*WORK ORDER*:
List the lines of the items below as a numbered list, starting at the line containing "Approximately how many" and continuing through the last line of the items, with both ends included. Omit the blank lines and the pictures.

**********

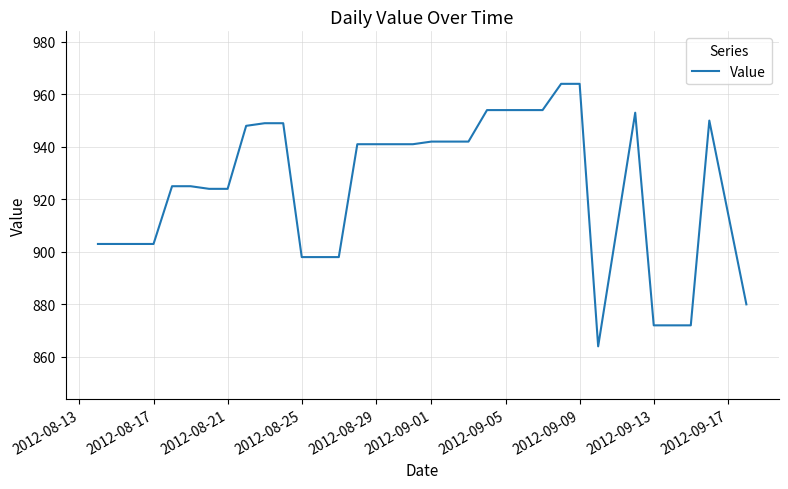

Reading left to right, what are all the values shown in this chart?

903	903	903	903	925	925	924	924	948	949	949	898	898	898	941	941	941	941	942	942	942	954	954	954	954	964	964	864	953	872	872	950	880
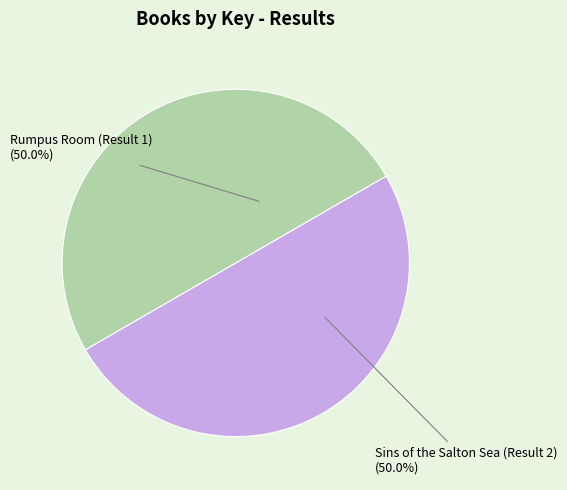

Approximately how many times larger is the value at Sins of the Salton Sea (Result 2) compared to Rumpus Room (Result 1)?

1.0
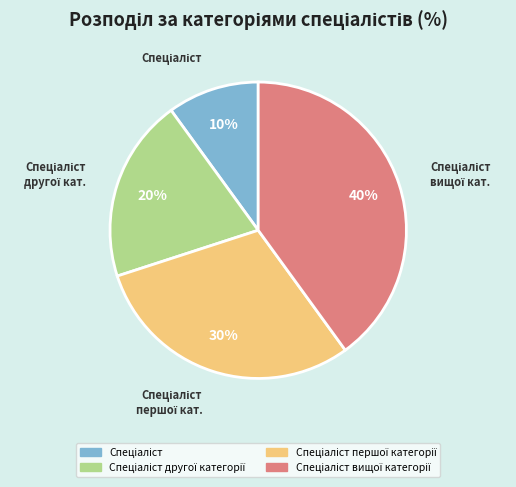

Is there any slice that represents more than half of the pie?

No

**********

*EXERCISE OUTPUT*:
1. Approximately how many times larger is the value at Sins of the Salton Sea (Result 2) compared to Rumpus Room (Result 1)?
2. 1.0
3. Is there any slice that represents more than half of the pie?
4. No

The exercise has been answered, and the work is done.